WHAT TO WORK ON>
Please arrange the listing below as a two-column CSV headed "input" and "output", one row per entry with its text under input and its answer under output. Put each field in quotes, turn line breaks into spaces, and leave the pictures out.

WORKING DATA>
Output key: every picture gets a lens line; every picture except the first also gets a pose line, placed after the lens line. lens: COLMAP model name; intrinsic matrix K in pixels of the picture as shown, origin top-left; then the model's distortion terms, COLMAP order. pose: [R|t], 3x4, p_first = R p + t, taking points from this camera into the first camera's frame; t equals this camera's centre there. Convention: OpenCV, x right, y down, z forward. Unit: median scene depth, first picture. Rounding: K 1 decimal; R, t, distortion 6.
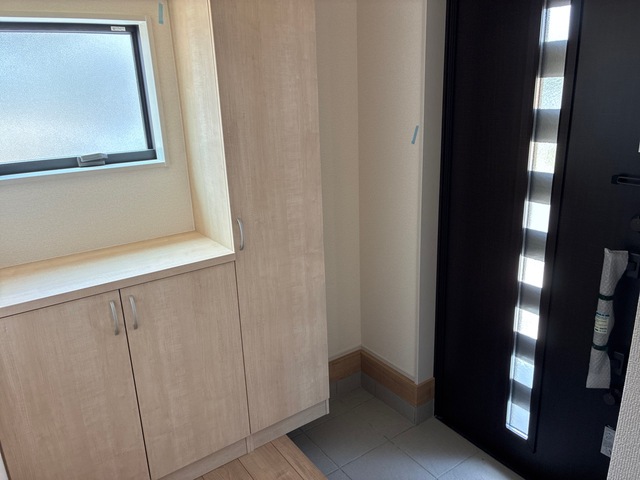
lens RADIAL K [[493.5, 0, 322.7], [0, 493.5, 244.5], [0, 0, 1]] dist [0.035048, -0.040080]
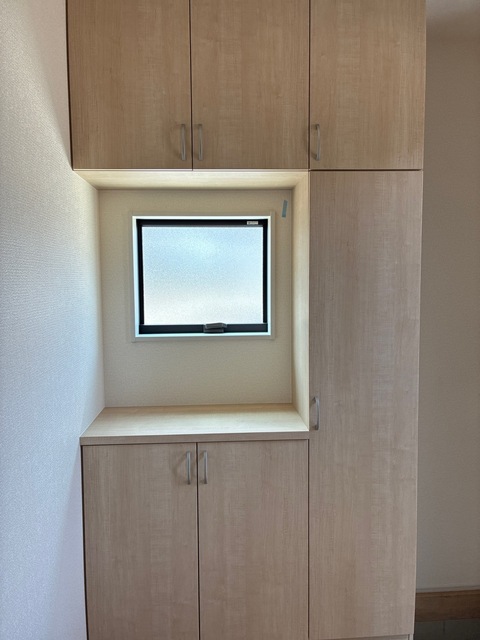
lens RADIAL K [[493.5, 0, 241.1], [0, 493.5, 316.0], [0, 0, 1]] dist [0.035048, -0.040080]
pose [[0.837686, 0.070588, -0.541572, 0.226325], [-0.185207, 0.969570, -0.160100, -0.022660], [0.513791, 0.234416, 0.825268, 0.062456]]
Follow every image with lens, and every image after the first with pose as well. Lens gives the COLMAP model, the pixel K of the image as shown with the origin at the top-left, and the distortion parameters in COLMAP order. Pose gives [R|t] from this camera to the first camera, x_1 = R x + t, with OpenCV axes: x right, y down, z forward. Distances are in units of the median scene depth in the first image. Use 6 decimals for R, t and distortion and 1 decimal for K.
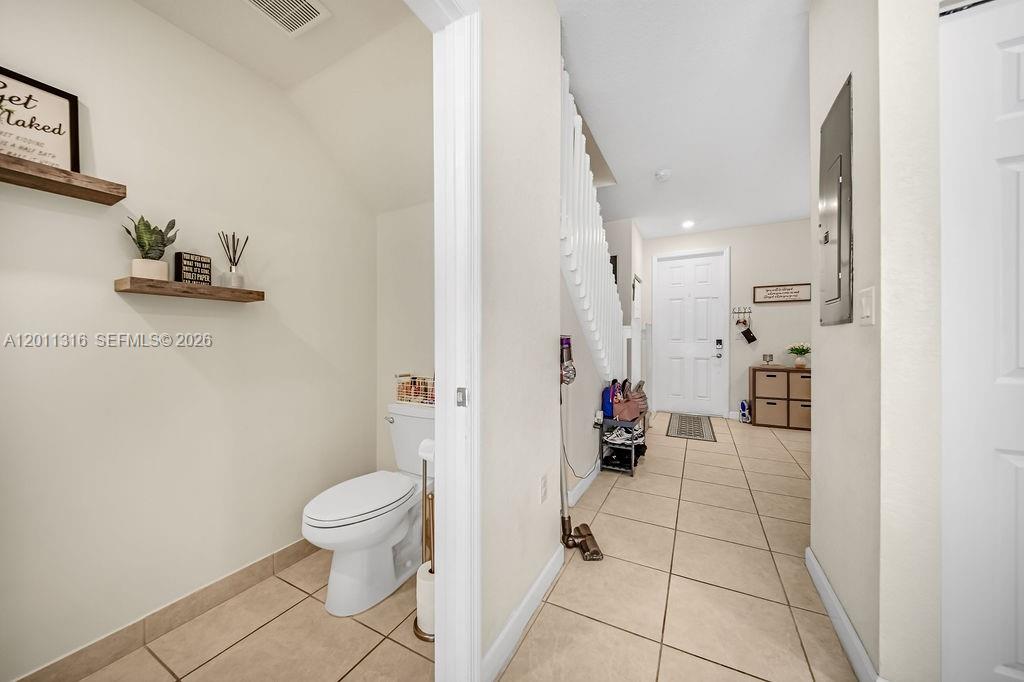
lens RADIAL K [[358.9, 0, 503.6], [0, 358.9, 343.4], [0, 0, 1]] dist [-0.000208, -0.001413]
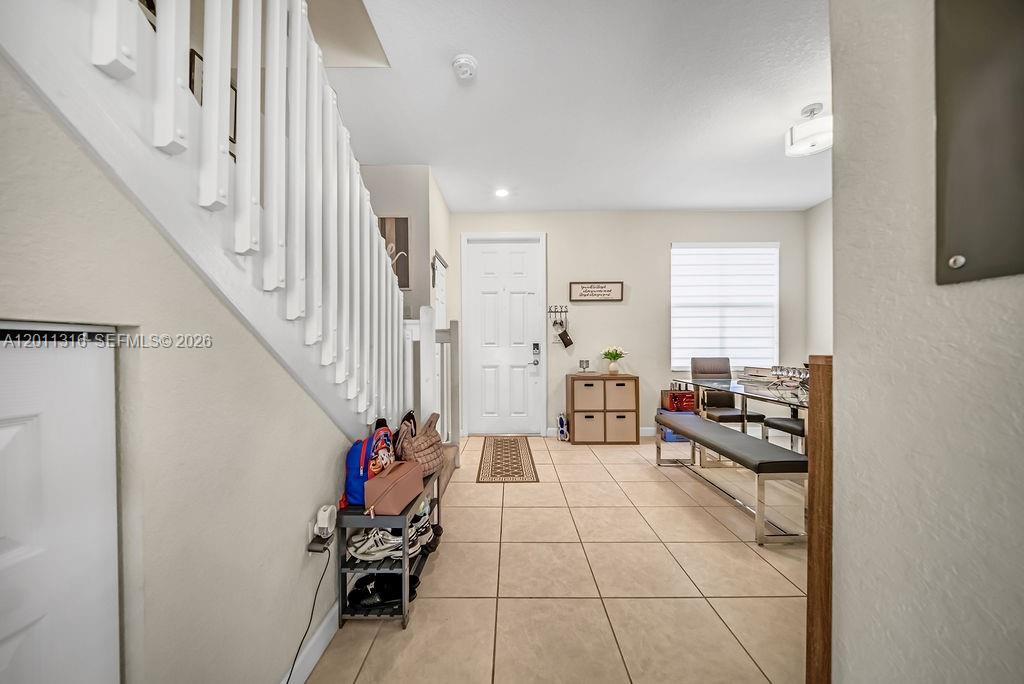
lens RADIAL K [[358.9, 0, 511.1], [0, 358.9, 343.7], [0, 0, 1]] dist [-0.000208, -0.001413]
pose [[0.877237, -0.002813, 0.480049, 0.164185], [0.009107, 0.999900, -0.010783, -0.001711], [-0.479971, 0.013831, 0.877175, 0.326255]]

THE COMPLETED TASK>
input,output
"Output key: every picture gets a lens line; every picture except the first also gets a pose line, placed after the lens line. lens: COLMAP model name; intrinsic matrix K in pixels of the picture as shown, origin top-left; then the model's distortion terms, COLMAP order. pose: [R|t], 3x4, p_first = R p + t, taking points from this camera into the first camera's frame; t equals this camera's centre there. Convention: OpenCV, x right, y down, z forward. Unit: median scene depth, first picture. Rounding: K 1 decimal; R, t, distortion 6.","lens RADIAL K [[493.5, 0, 322.7], [0, 493.5, 244.5], [0, 0, 1]] dist [0.035048, -0.040080] lens RADIAL K [[493.5, 0, 241.1], [0, 493.5, 316.0], [0, 0, 1]] dist [0.035048, -0.040080] pose [[0.837686, 0.070588, -0.541572, 0.226325], [-0.185207, 0.969570, -0.160100, -0.022660], [0.513791, 0.234416, 0.825268, 0.062456]]"
"Follow every image with lens, and every image after the first with pose as well. Lens gives the COLMAP model, the pixel K of the image as shown with the origin at the top-left, and the distortion parameters in COLMAP order. Pose gives [R|t] from this camera to the first camera, x_1 = R x + t, with OpenCV axes: x right, y down, z forward. Distances are in units of the median scene depth in the first image. Use 6 decimals for R, t and distortion and 1 decimal for K.","lens RADIAL K [[358.9, 0, 503.6], [0, 358.9, 343.4], [0, 0, 1]] dist [-0.000208, -0.001413] lens RADIAL K [[358.9, 0, 511.1], [0, 358.9, 343.7], [0, 0, 1]] dist [-0.000208, -0.001413] pose [[0.877237, -0.002813, 0.480049, 0.164185], [0.009107, 0.999900, -0.010783, -0.001711], [-0.479971, 0.013831, 0.877175, 0.326255]]"